Il convient toutefois de relever que par ordonnance de mesures provisionnelles rendue le 16 juin 2023, la justice de paix a notamment confirmé l’institution d’une curatelle de représentation et de gestion provisoire, au sens des art. 394 al. 1, 395 al. 1 et 445 CC en faveur de G.________ et a prononcé son placement provisoire à des fins d’assistance à l’Hôpital [...]. Or, cette ordonnance a été envoyée pour notification au recourant le 14 juillet 2023. Le recourant a ainsi obtenu la possibilité de contester cette décision, notamment son placement et la mesure de curatelle en déposant un nouvel acte de recours, auprès de la Chambre de céans, dans un délai de dix jours à compter de sa notification.
En conclusion, le recours doit être déclaré irrecevable.
Le présent arrêt peut être rendu sans frais judiciaires (art. 74a al. 4 TFJC [Tarif du 28 septembre 2010 des frais judiciaires civils, RSV 270.11.5]).
Par ces motifs, la Chambre des curatelles du Tribunal cantonal, statuant à huis clos, prononce :
I. Le recours est irrecevable.
II. L’arrêt, rendu sans frais judiciaires, est exécutoire.

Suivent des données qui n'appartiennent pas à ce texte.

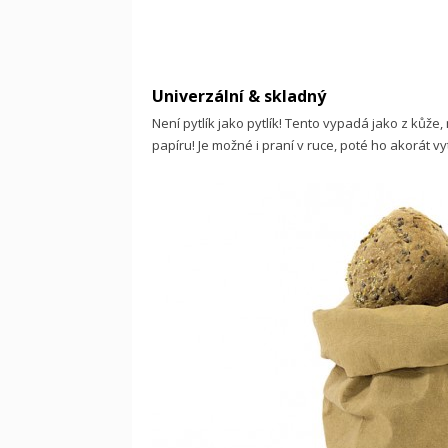
Univerzální & skladný
Není pytlík jako pytlík! Tento vypadá jako z kůže,
papíru! Je možné i praní v ruce, poté ho akorát 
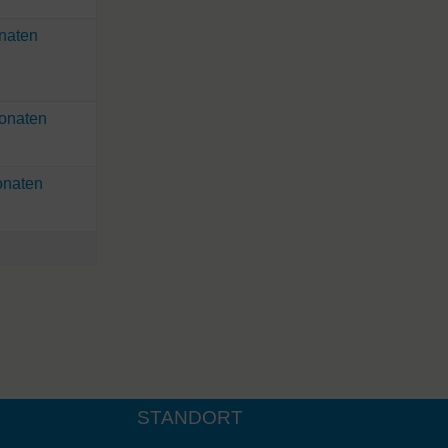
onaten
Monaten
onaten
STANDORT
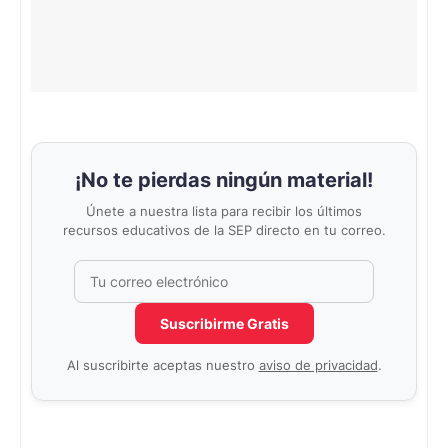
¡No te pierdas ningún material!
Únete a nuestra lista para recibir los últimos
recursos educativos de la SEP directo en tu correo.
Correo electrónico
No completar este campo
Suscribirme Gratis
Al suscribirte aceptas nuestro
aviso de privacidad
.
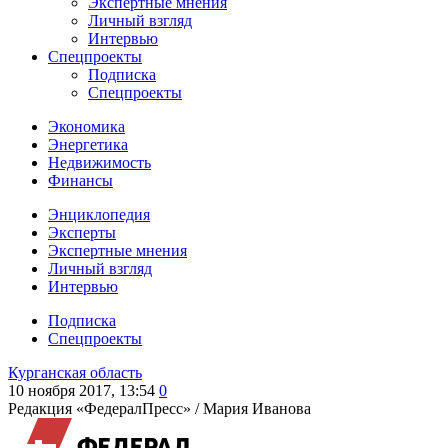
Экспертные мнения
Личный взгляд
Интервью
Спецпроекты
Подписка
Спецпроекты
Экономика
Энергетика
Недвижимость
Финансы
Энциклопедия
Эксперты
Экспертные мнения
Личный взгляд
Интервью
Подписка
Спецпроекты
Курганская область
10 ноября 2017, 13:54
0
Редакция «ФедералПресс» /
Мария Иванова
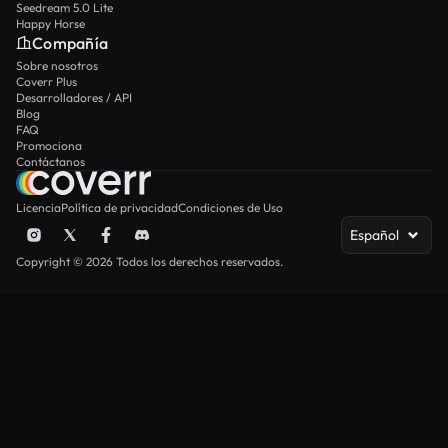
Seedream 5.0 Lite
Happy Horse
Compañía
Sobre nosotros
Coverr Plus
Desarrolladores / API
Blog
FAQ
Promociona
Contáctanos
Licencia
Política de privacidad
Condiciones de Uso
Español
Copyright © 2026 Todos los derechos reservados.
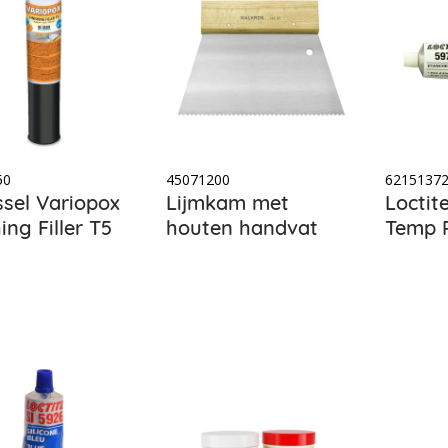
50
45071200
6215137
ssel Variopox
Lijmkam met
Loctit
ing Filler T5
houten handvat
Temp 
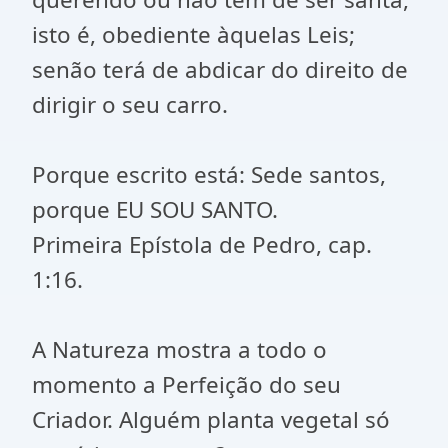
isto é, obediente àquelas Leis;
senão terá de abdicar do direito de
dirigir o seu carro.
Porque escrito está: Sede santos,
porque EU SOU SANTO.
Primeira Epístola de Pedro, cap.
1:16.
A Natureza mostra a todo o
momento a Perfeição do seu
Criador. Alguém planta vegetal só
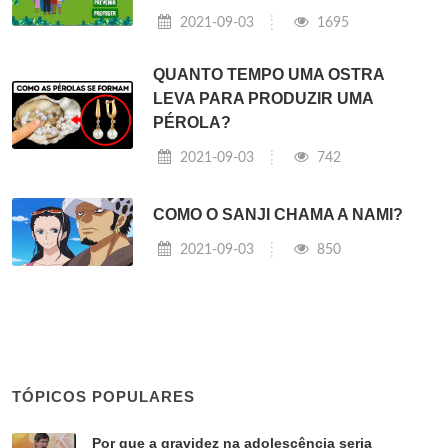
2021-09-03
1695
QUANTO TEMPO UMA OSTRA
LEVA PARA PRODUZIR UMA
PÉROLA?
2021-09-03
742
COMO O SANJI CHAMA A NAMI?
2021-09-03
850
TÓPICOS POPULARES
Por que a gravidez na adolescência seria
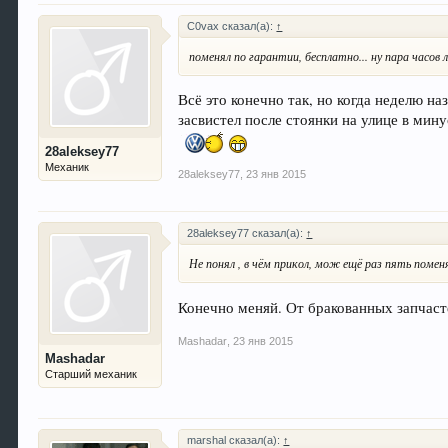
C0vax сказал(а):
↑
поменял по гарантии, бесплатно... ну пара часов 
Всё это конечно так, но когда неделю н
засвистел после стоянки на улице в мину
28aleksey77
Механик
28aleksey77
,
23 янв 2015
28aleksey77 сказал(а):
↑
Не понял , в чём прикол, мож ещё раз пять поме
Конечно меняй. От бракованных запчасте
Mashadar
,
23 янв 2015
Mashadar
Старший механик
marshal сказал(а):
↑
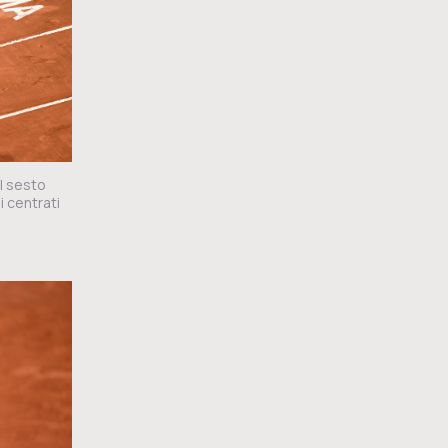
il sesto
 centrati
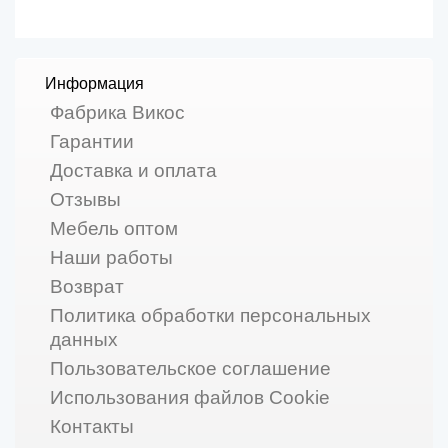
Информация
Фабрика Викос
Гарантии
Доставка и оплата
Отзывы
Мебель оптом
Наши работы
Возврат
Политика обработки персональных
данных
Пользовательское соглашение
Использования файлов Cookie
Контакты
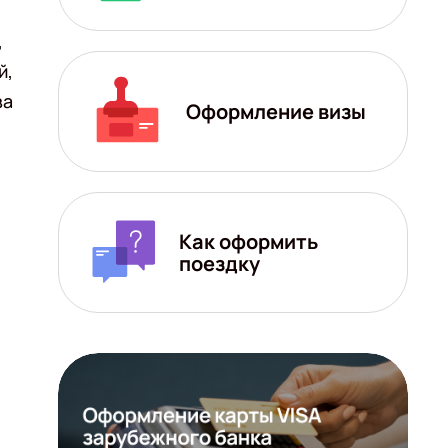
,
й,
ва
Оформление визы
Как оформить
поездку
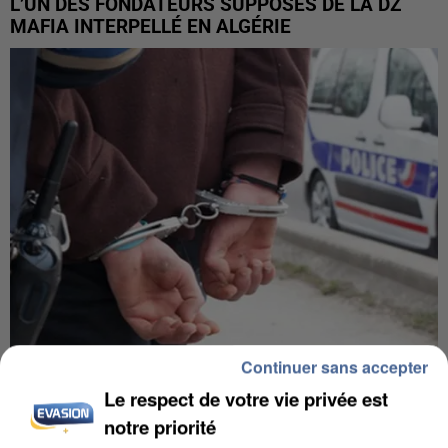
L’UN DES FONDATEURS SUPPOSÉS DE LA DZ
MAFIA INTERPELLÉ EN ALGÉRIE
Continuer sans accepter
UN SECOND CADRE DE LA DZ MAFIA
Le respect de votre vie privée est
INTERPELLÉ EN ALGÉRIE
notre priorité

La présidente : La greffière :
Du
L'arrêt qui précède, dont la rédaction a été approuvée à huis clos, est notifié à :
‑ M. G.________, ‑ Service des curatelles et tutelles professionnelles, à l’att. de Mme [...], assistante sociale.
et communiqué à :
‑ la Juge de paix de paix du district de Lausanne
par l'envoi de photocopies.
Le présent arrêt peut faire l'objet d'un recours en matière civile devant le Tribunal fédéral au sens des art. 72 ss LTF (loi du 17 juin 2005 sur le Tribunal fédéral – RS 173.110), cas échéant d'un recours constitutionnel subsidiaire au sens des art. 113 ss LTF. Ces recours doivent être déposés devant le Tribunal fédéral dans les trente jours qui suivent la présente notification (art. 100 al. 1 LTF).